Muhtarlar Gününde bürokrasiyle diyaloglarının oluştuğunu söyleyen Haktankaçmaz, "Cumhurbaşkanımızın 2015'te verilen yasayla ilgili Gazi Meclisin de destek verdiği bir muhtarlar gününü bize hediye ettiler. Kutlamalarımız dolu dolu geçiyor. Bu süreçte bürokrasiyle sıcak bir diyalogumuz oluşuyor. Bir gün de olsa hatırlanmak güzeldir." dedi. Geçmiş dönemlerdeki muhtarlık sistemine değinen Haktankaçmaz, "Daha önceki dönemlerde muhtarlık 'Mührü cebinde' ve 'Muhtar çakmağı' hissiyle sürerdi. Muhtarın mekânı yoktu. Muhtarlar şu an kurumsal olmasa da kurumsallığa yakın bir noktadadır. Muhtar evi yaptırdık, tesisatını döşedik. Dolayısıyla muhtarlık modernize edildi. Belki eski muhtarlığın eski tadı yok ve muhtarlık zor bir görevdir. Muhtarlık geçmişte daha kolaydı çünkü hatır ve gönül vardı. Muhtara gidilince sorun biterdi. İşler ne karakola ne de mahkemeye kadar giderdi. Bu süreçte kadın ve çocuk hakları gibi durumlar derken aileler direk karakola gidiyor." diye konuştu.
"Muhtar almakla yükümlüdür, vermekle yükümlü değildir"
Tebligat sisteminin tebligat sahibinin ve muhtara mağduriyet oluşturduğunu belirten Haktankaçmaz, "Dijitalleşme hayatımızı daha da zorladı. Tebligat Kanununda 21. Madde var. Tebligat vatandaşa geliyor evde yoksa da muhtara bırakılıyor. Tebligatın muhtara bir zararı yok. Muhtar alsın ama vatandaş mağdur oluyor. Muhtar almakla yükümlüdür, vermekle yükümlü değildir. Postacı tebligatı yapıp mesajını yapıştırıyor. Kişi evde olmayınca mesajı göremiyor. Aradan geçen süre bittikten sonra bazen mallara haciz gelebiliyor çünkü itiraz etmemiş. O süreçte tebligat eline geçmemiş. Hukuki boyutta itiraz etmesi yeterli olacak bir davaya itiraz etmeyince cezaevine girmek zorunda kalıyor.
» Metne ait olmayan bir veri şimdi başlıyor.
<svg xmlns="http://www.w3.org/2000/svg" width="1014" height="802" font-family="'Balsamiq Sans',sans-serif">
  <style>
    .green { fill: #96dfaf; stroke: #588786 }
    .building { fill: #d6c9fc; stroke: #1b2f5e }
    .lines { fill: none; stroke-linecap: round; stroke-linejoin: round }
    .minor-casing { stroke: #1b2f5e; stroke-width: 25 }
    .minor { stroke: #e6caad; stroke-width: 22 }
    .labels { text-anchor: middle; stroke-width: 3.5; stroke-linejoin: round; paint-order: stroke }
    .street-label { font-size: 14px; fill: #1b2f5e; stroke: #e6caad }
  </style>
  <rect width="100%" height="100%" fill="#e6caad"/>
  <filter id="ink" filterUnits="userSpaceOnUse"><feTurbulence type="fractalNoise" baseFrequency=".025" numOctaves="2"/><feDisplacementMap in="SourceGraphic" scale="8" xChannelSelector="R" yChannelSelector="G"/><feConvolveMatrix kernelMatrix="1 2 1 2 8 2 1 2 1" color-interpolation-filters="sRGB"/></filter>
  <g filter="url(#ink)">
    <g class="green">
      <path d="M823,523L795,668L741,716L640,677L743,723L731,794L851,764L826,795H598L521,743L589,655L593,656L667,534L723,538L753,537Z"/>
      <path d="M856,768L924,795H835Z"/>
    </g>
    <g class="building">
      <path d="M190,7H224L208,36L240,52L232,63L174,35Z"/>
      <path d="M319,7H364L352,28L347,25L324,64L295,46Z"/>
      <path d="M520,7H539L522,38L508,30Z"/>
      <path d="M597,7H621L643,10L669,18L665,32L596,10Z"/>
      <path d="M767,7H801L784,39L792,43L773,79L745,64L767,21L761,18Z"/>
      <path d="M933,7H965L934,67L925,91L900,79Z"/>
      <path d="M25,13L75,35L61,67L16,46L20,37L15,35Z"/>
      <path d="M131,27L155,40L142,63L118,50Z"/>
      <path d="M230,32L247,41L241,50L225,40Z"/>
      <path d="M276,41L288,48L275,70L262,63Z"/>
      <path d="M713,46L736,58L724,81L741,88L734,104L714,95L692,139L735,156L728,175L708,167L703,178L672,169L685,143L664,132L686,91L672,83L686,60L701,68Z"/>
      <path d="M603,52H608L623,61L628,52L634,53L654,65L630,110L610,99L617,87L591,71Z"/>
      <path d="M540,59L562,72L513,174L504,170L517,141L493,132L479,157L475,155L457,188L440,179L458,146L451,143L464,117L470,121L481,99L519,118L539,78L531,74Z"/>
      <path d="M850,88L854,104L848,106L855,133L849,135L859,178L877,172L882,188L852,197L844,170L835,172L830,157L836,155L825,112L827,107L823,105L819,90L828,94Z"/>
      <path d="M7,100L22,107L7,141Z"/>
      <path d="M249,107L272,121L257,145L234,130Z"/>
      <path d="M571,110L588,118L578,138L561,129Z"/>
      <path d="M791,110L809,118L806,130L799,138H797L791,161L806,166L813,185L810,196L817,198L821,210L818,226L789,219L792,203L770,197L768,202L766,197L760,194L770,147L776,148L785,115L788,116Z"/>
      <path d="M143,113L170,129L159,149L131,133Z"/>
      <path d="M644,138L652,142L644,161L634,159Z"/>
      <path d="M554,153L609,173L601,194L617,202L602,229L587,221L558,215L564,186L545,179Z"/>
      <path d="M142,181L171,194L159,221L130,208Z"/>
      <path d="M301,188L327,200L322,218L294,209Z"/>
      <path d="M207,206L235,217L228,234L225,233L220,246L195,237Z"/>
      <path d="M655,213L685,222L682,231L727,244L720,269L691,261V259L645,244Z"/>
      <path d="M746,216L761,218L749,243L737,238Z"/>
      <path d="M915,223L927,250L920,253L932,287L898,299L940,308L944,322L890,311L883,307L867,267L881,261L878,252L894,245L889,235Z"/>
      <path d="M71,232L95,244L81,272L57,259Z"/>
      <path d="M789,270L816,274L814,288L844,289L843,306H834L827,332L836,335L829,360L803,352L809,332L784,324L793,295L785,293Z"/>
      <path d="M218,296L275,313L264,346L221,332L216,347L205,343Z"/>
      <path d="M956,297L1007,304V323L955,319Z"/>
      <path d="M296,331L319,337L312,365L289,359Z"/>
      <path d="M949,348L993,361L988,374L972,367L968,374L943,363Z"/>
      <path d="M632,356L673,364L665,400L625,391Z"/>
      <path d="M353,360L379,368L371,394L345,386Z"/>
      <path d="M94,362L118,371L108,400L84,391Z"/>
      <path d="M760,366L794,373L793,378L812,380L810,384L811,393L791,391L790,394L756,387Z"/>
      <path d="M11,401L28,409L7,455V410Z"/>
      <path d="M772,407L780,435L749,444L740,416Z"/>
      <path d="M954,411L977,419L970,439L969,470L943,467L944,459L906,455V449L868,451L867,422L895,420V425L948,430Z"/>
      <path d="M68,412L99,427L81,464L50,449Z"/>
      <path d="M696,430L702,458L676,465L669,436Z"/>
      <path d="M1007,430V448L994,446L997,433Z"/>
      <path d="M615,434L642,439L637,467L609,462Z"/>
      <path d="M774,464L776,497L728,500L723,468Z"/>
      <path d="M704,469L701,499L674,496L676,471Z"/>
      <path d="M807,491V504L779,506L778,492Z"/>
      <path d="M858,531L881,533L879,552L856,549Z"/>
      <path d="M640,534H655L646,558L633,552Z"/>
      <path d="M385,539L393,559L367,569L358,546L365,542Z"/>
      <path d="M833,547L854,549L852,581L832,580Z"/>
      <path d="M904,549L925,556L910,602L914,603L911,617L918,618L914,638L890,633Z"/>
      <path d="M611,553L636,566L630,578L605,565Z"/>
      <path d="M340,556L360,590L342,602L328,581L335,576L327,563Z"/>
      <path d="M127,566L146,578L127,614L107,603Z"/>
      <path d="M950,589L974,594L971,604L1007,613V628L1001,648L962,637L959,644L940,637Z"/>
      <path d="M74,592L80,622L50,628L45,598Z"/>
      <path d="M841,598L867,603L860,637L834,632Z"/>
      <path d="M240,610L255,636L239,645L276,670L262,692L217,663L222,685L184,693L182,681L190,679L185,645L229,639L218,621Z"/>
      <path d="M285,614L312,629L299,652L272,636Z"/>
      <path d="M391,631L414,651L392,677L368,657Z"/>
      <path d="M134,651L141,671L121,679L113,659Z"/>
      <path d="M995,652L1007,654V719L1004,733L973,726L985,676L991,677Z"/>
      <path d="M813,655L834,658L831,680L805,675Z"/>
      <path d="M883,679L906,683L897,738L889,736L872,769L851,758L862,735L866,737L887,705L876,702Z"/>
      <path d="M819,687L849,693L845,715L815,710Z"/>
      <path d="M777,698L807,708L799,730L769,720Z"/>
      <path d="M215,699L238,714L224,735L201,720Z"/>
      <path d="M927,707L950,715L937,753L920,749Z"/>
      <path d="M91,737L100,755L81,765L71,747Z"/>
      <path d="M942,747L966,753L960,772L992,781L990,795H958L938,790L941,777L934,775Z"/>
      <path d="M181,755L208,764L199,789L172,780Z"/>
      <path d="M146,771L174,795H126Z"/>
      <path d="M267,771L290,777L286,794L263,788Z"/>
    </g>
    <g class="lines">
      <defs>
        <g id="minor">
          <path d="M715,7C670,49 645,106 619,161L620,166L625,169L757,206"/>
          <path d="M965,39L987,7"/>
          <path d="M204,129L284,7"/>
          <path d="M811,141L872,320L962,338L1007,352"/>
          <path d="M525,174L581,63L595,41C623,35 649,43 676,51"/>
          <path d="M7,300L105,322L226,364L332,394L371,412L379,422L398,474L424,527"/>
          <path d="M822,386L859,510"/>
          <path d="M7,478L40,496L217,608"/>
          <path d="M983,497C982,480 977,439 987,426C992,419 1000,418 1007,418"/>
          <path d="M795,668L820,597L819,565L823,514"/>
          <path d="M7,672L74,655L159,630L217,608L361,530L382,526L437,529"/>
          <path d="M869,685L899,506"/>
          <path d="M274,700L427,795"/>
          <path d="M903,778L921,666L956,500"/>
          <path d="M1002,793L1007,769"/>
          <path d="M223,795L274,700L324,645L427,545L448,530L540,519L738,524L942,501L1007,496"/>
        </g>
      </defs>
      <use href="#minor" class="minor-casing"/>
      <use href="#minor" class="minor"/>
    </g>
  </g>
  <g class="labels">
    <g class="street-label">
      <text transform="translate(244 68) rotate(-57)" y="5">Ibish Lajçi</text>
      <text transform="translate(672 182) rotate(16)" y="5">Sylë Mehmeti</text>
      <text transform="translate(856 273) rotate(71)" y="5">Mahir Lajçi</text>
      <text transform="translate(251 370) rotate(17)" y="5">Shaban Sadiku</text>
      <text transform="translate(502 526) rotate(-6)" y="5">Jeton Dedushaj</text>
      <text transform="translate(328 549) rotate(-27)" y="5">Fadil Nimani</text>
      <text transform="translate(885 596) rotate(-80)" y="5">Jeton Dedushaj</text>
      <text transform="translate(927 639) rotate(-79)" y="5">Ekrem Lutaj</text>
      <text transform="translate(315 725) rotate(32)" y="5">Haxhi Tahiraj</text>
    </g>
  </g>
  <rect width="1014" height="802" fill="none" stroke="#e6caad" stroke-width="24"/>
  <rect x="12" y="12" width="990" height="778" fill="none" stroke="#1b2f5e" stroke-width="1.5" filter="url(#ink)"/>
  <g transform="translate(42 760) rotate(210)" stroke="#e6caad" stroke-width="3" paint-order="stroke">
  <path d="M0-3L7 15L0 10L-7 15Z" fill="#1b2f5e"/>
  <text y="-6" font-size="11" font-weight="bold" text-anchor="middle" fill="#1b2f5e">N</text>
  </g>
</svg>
Burada vatandaşın mağduriyetini önlemek adına bu kanunu değişsinler ya da tebligatı verdikleri zaman mutlaka sahibine bir cepten bir mesaj gönderilsin. Bazen kâğıt asılıyor çocuk kopartabiliyor. Meraklı biri okuyup atabiliyor. Dolayısıyla burada vatandaşın mağduriyeti söz konusudur. Mağduriyeti gidermek adına PTT Genel Müdürlüğü ile bu konu hakkında görüştük. Kimlik ve ehliyetlerle ilgili tebligatlar gidiyor ama tebligatların tamamı bu işin içine alınmalı." şeklinde konuştu.
Muhtarların mahallenin gözü kulağı olduğunu ifade ederek muhtarların ciddiye alınması gerektiğini vurgulayan Haktankaçmaz, "Muhtarlar ciddiye alınmak istiyor. Muhtarlar kayda alınmak istiyor, almayan da perişan oluyor. Muhtar seçimle işbaşına geliyor. İsmiyle giriyor, arkasında siyasi bir parti yok. Muhtar, halk tarafından istenen önder kişidir. Muhtar, bürokratı ya da bir siyasetçiyi aradığı zaman lütfen onlar da telefona cevap versinler. Cevaplasınlar ki yüzlerce kişi onları aramasın. Muhtara 'Mahalledeki eli, gözü' diyoruz. İşiten duyan herkes biziz. Akıllı bir belediye başkanı muhtarla işbirliği yapar. Muhtarlar değer görmek istiyor." dedi. (İLKHA)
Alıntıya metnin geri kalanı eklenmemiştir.